Professor Ratan believes that these smaller digital avatar companies may eventually be swallowed by tech powerhouses like Amazon, Microsoft, or Facebook, who most likely will create the VR platforms that these avatars would thrive on.
What’s the appeal?
Sastry has been in the business of digital communication for a while. At age 16, he built his first tech company—a rudimentary video chat service. One of the problems, he found, was that many users felt uncomfortable being on camera.
Then, in 2017 he had a breakthrough. The idea for Itsme came from Sastry meeting his future cofounder, John Mullan, on a Reddit subpage dedicated to computer graphics. Without seeing what the other looked like, they became friends and soon wondered if that model could be applied to avatar-based social media.
“We wanted a creative way for people to meet online without having to feel anxious about their looks,” said Sastry. “Your avatar allows you to be much more expressive than physically possible and much more true than physically possible.”

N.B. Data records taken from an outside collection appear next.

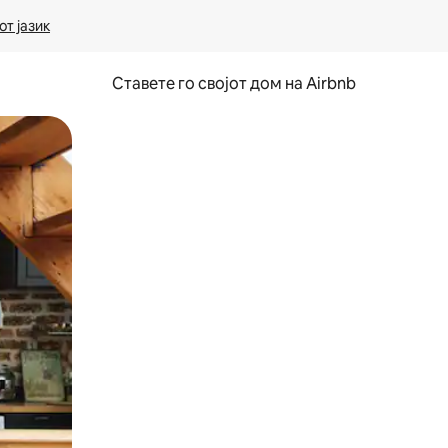
т јазик
Ставете го својот дом на Airbnb
ње или со лизгање.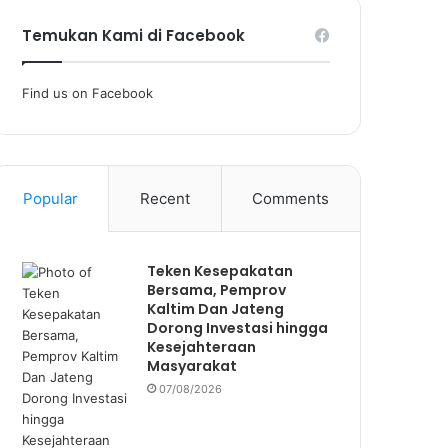
Temukan Kami di Facebook
Find us on Facebook
Popular
Recent
Comments
Teken Kesepakatan
Bersama, Pemprov
Kaltim Dan Jateng
Dorong Investasi hingga
Kesejahteraan
Masyarakat
07/08/2026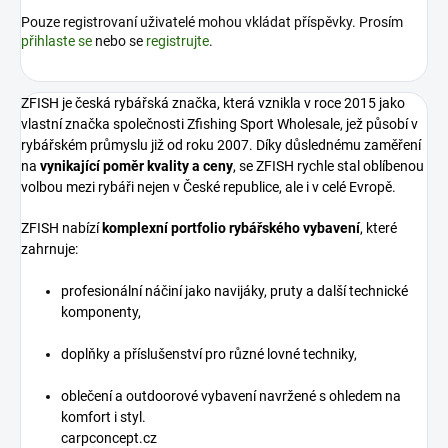
Pouze registrovaní uživatelé mohou vkládat příspěvky. Prosím
přihlaste se
nebo se
registrujte
.
ZFISH je česká rybářská značka, která vznikla v roce 2015 jako
vlastní značka společnosti Zfishing Sport Wholesale, jež působí v
rybářském průmyslu již od roku 2007. Díky důslednému zaměření
na
vynikající poměr kvality a ceny
, se ZFISH rychle stal oblíbenou
volbou mezi rybáři nejen v České republice, ale i v celé Evropě.
ZFISH nabízí
komplexní portfolio rybářského vybavení
, které
zahrnuje:
profesionální náčiní jako navijáky, pruty a další technické
komponenty,
doplňky a příslušenství pro různé lovné techniky,
oblečení a outdoorové vybavení navržené s ohledem na
komfort i styl.
carpconcept.cz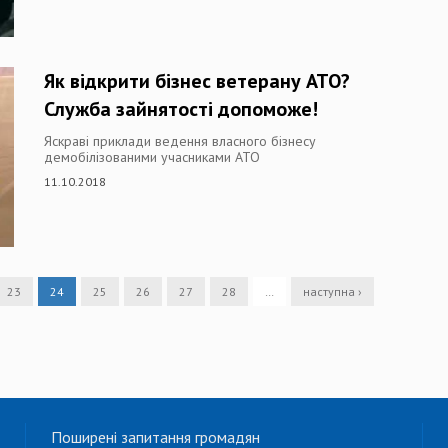
Як відкрити бізнес ветерану АТО?
Служба зайнятості допоможе!
Яскраві приклади ведення власного бізнесу
демобілізованими учасниками АТО
11.10.2018
23
24
25
26
27
28
…
наступна ›
Поширені запитання громадян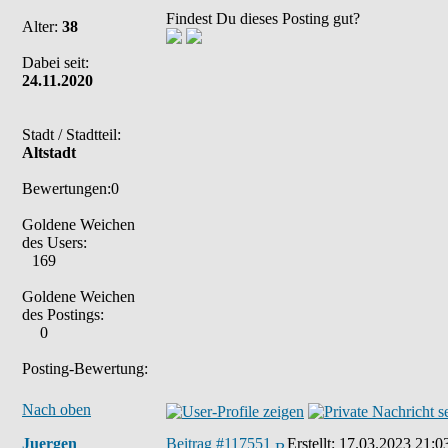
Findest Du dieses Posting gut?
Alter:
38
Dabei seit:
24.11.2020
Stadt / Stadtteil:
Altstadt
Bewertungen:0
Goldene Weichen
des Users:
169
Goldene Weichen
des Postings:
0
Posting-Bewertung:
Nach oben
Juergen
Beitrag #117551
Erstellt:
17.03.2023 21:0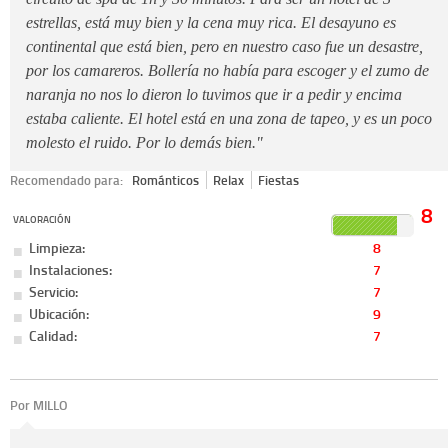
estrellas, está muy bien y la cena muy rica. El desayuno es
continental que está bien, pero en nuestro caso fue un desastre,
por los camareros. Bollería no había para escoger y el zumo de
naranja no nos lo dieron lo tuvimos que ir a pedir y encima
estaba caliente. El hotel está en una zona de tapeo, y es un poco
molesto el ruido. Por lo demás bien."
Recomendado para:
Románticos
Relax
Fiestas
8
VALORACIÓN
Limpieza:
8
Instalaciones:
7
Servicio:
7
Ubicación:
9
Calidad:
7
Por MILLO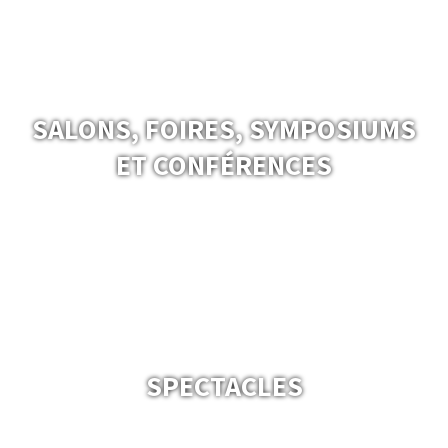
SALONS, FOIRES, SYMPOSIUMS
ET CONFÉRENCES
SPECTACLES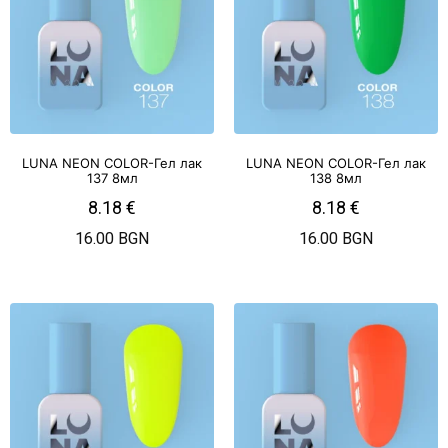
LUNA NEON COLOR-Гел лак
LUNA NEON COLOR-Гел лак
137 8мл
138 8мл
8.18
€
8.18
€
16.00 BGN
16.00 BGN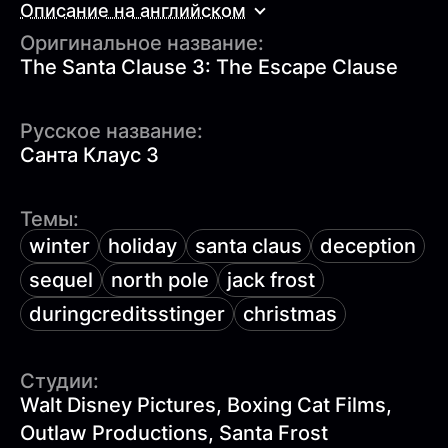
Описание на английском
Оригинальное название:
The Santa Clause 3: The Escape Clause
Русское название:
Санта Клаус 3
Темы:
winter
holiday
santa claus
deception
sequel
north pole
jack frost
duringcreditsstinger
christmas
Студии:
Walt Disney Pictures, Boxing Cat Films,
Outlaw Productions, Santa Frost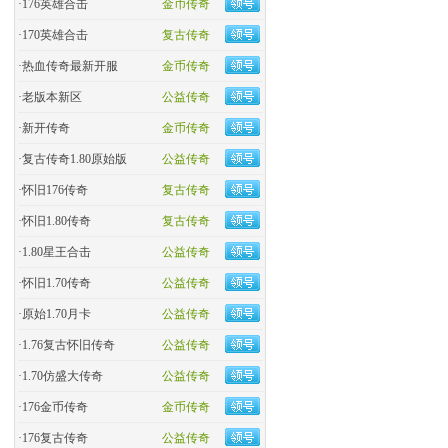
·
176英雄合击
金币传奇
·
170英雄合击
复古传奇
·
热血传奇最新开服
金币传奇
·
老版本新区
公益传奇
·
新开传奇
金币传奇
·
复古传奇1.80原始版
公益传奇
·
怀旧176传奇
复古传奇
·
怀旧1.80传奇
复古传奇
·
1.80星王合击
公益传奇
·
怀旧1.70传奇
公益传奇
·
原始1.70月卡
公益传奇
·
1.76复古怀旧传奇
公益传奇
·
1.70仿盛大传奇
公益传奇
·
176金币传奇
金币传奇
·
176复古传奇
公益传奇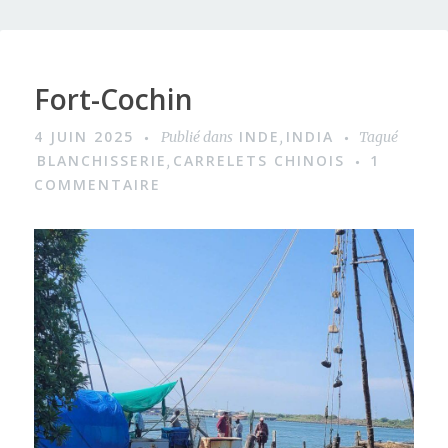
Fort-Cochin
4 JUIN 2025
INDE
INDIA
Publié dans
,
Tagué
BLANCHISSERIE
CARRELETS CHINOIS
1
,
COMMENTAIRE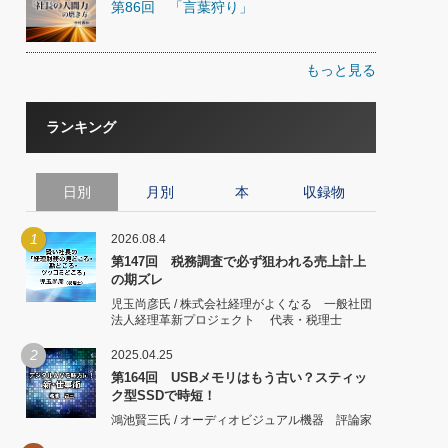
第86回 「言葉狩り」
もっと見る
ランキング
日別
月別
本
収録物
1
2026.08.4
第147回 税務調査で必ず狙われる売上計上
の期ズレ
児玉尚彦氏 / 株式会社経理がよくなる 一般社団
法人経理革新プロジェクト 代表・税理士
2
2025.04.25
第164回 USBメモリはもう古い？スティッ
ク型SSDで時短！
鴻池賢三氏 / オーディオビジュアル機器 評論家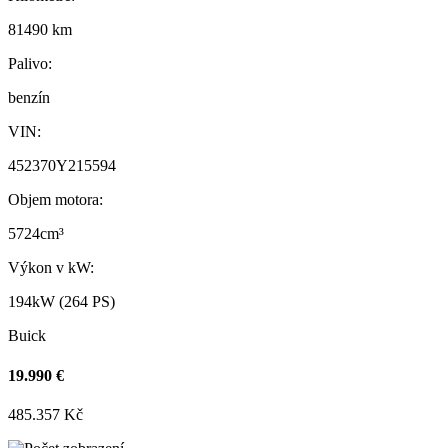
81490 km
Palivo:
benzín
VIN:
452370Y215594
Objem motora:
5724cm³
Výkon v kW:
194kW (264 PS)
Buick
19.990 €
485.357 Kč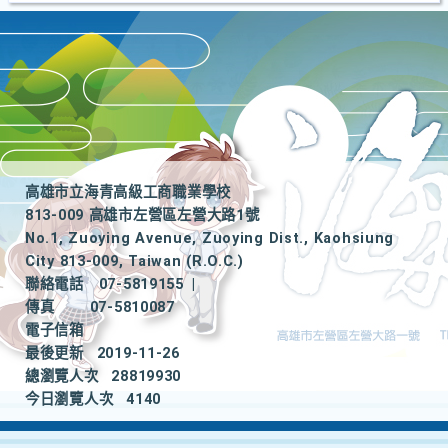
高雄市立海青高級工商職業學校
813-009 高雄市左營區左營大路1號
No.1, Zuoying Avenue, Zuoying Dist., Kaohsiung
City 813-009, Taiwan (R.O.C.)
聯絡電話
07-5819155
|
傳真
07-5810087
電子信箱
最後更新
2019-11-26
總瀏覽人次
28819930
今日瀏覽人次
4140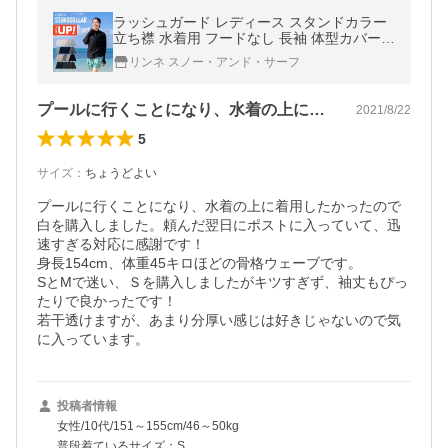
ラッシュガード レディース スタンドカラー
立ち襟 水着用 フードなし 長袖 体型カバー U
V 日焼け対策
リンネ スノー・アンド・サーフ
プールに行くことになり、水着の上に着用…
2021/8/22
5
サイズ
：
ちょうどよい
プールに行くことになり、水着の上に着用したかったので
白を購入しました。頼んだ翌日にポストに入っていて、迅
速すぎる対応に感謝です！

身長154cm、体重45キロほどの骨格ウェーブです。

SとMで迷い、Ｓを購入しましたがキツすぎず、袖丈もぴっ
たりで良かったです！

若干透けますが、あまり分厚い感じは好きじゃないので気
に入っています。
投稿者情報
女性/10代/151～155cm/46～50kg
普段着ているサイズ：S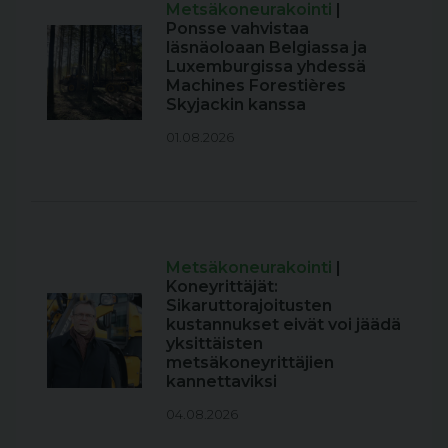
Metsäkoneurakointi
|
Ponsse vahvistaa
läsnäoloaan Belgiassa ja
Luxemburgissa yhdessä
Machines Forestières
Skyjackin kanssa
01.08.2026
Metsäkoneurakointi
|
Koneyrittäjät:
Sikaruttorajoitusten
kustannukset eivät voi jäädä
yksittäisten
metsäkoneyrittäjien
kannettaviksi
04.08.2026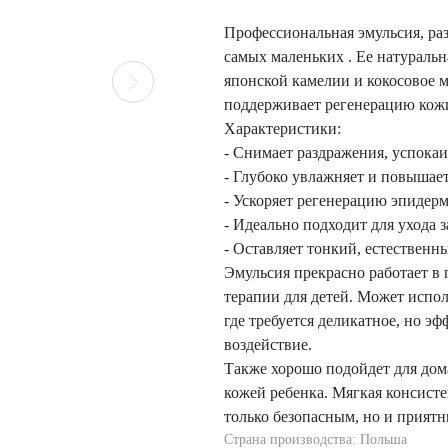
Профессиональная эмульсия, ра
самых маленьких . Ее натуральн
японской камелии и кокосовое 
поддерживает регенерацию кожи
Характеристики:
- Снимает раздражения, успока
- Глубоко увлажняет и повышает
- Ускоряет регенерацию эпидерм
- Идеально подходит для ухода з
- Оставляет тонкий, естественн
Эмульсия прекрасно работает в
терапии для детей. Может исполь
где требуется деликатное, но э
воздействие.
Также хорошо подойдет для дом
кожей ребенка. Мягкая консист
только безопасным, но и приятны
Страна производства: Польша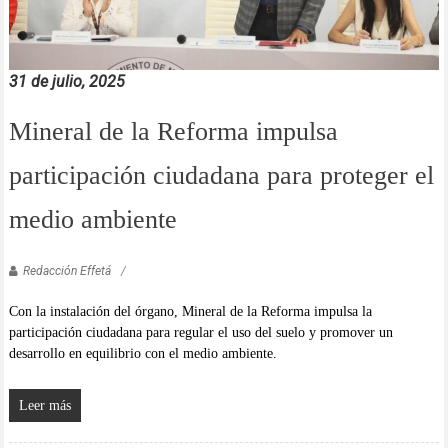
31 de julio, 2025
Mineral de la Reforma impulsa
participación ciudadana para proteger el
medio ambiente
Redacción Effetá
Con la instalación del órgano, Mineral de la Reforma impulsa la
participación ciudadana para regular el uso del suelo y promover un
desarrollo en equilibrio con el medio ambiente.
Leer más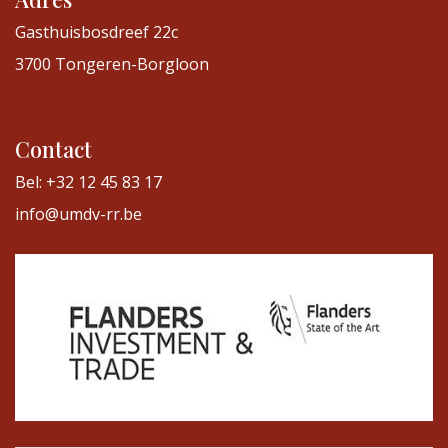
Gasthuisbosdreef 22c
3700 Tongeren-Borgloon
Contact
Bel: +32 12 45 83 17
info@umdv-rr.be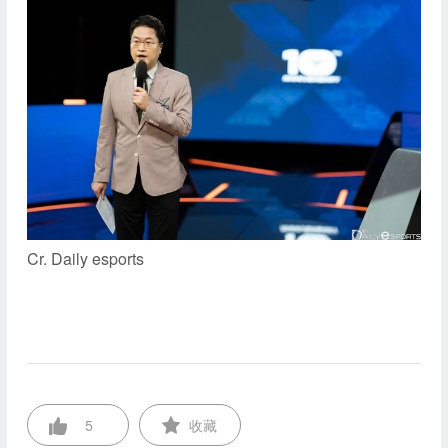
Cr. Daily esports
5
收藏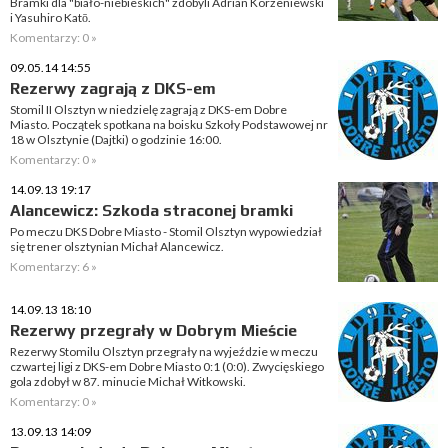
Bramki dla "biało-niebieskich" zdobyli Adrian Korzeniewski
i Yasuhiro Katō.
Komentarzy: 0 »
09.05.14 14:55
Rezerwy zagrają z DKS-em
Stomil II Olsztyn w niedzielę zagrają z DKS-em Dobre
Miasto. Początek spotkana na boisku Szkoły Podstawowej nr
18 w Olsztynie (Dajtki) o godzinie 16:00.
Komentarzy: 0 »
14.09.13 19:17
Alancewicz: Szkoda straconej bramki
Po meczu DKS Dobre Miasto - Stomil Olsztyn wypowiedział
się trener olsztynian Michał Alancewicz.
Komentarzy: 6 »
14.09.13 18:10
Rezerwy przegrały w Dobrym Mieście
Rezerwy Stomilu Olsztyn przegrały na wyjeździe w meczu
czwartej ligi z DKS-em Dobre Miasto 0:1 (0:0). Zwycięskiego
gola zdobył w 87. minucie Michał Witkowski.
Komentarzy: 0 »
13.09.13 14:09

Genies, meanwhile, began while Nigam was looking to pivot from the first company he founded while in college, at the University of Michigan. It was a group-chat app called Blend that failed to take off, but Nigam was inspired by the success of Bitmoji, and dove into the avatar business.
Sastry believes “high-fidelity, mobile, expressive avatars,” will be the future of human interaction because, “Artificial reality and virtual reality are going to be the default way that people meet in the future.” And that’s “meet” in any context: networking; finding new friends; and even, according to Nigam, going on dates. (“One thousand percent,” said Nigam, when asked if he would go on a first date with someone’s Genie as opposed to in person.)
Grace Ahn, an associate professor at the University of Georgia, told us there’s a misconception that the best human interaction is IRL. Ahn said that if we find ourselves interacting through virtual reality in the future— a bet companies like Facebook and Apple are both making—the ability to completely control the way we look would result in better, more genuine conversation.
“The drive will always be to mimic in-person interactions as much as possible. That realism is going to come from a representation of yourself through this virtual world,” Ahn said, “but do we want everything in the real world reflected in the virtual world?”
In fact, according to Ratan, producing avatars that are too realistic could be a turnoff.
“The uncanny valley seems to be universal,” Ratan said, referencing the effect where the more lifelike an artificial avatar, the less comfortable people will be with it. “You’re going to see companies like Itsme and Genies run into this issue.”
For their part, Nigam and Sastry both say they are committed to making avatars that look closer to how you feel than how you actually look. After all, that’s the key to connecting with them in the first place.
“We’ve almost gotten away from the founding philosophy of the internet, which is to be yourself,” said Nigam. “Kids don’t want photo recognition that takes all the flaws from their real world self—the point is you’re able to recreate yourself the way that you see fit.”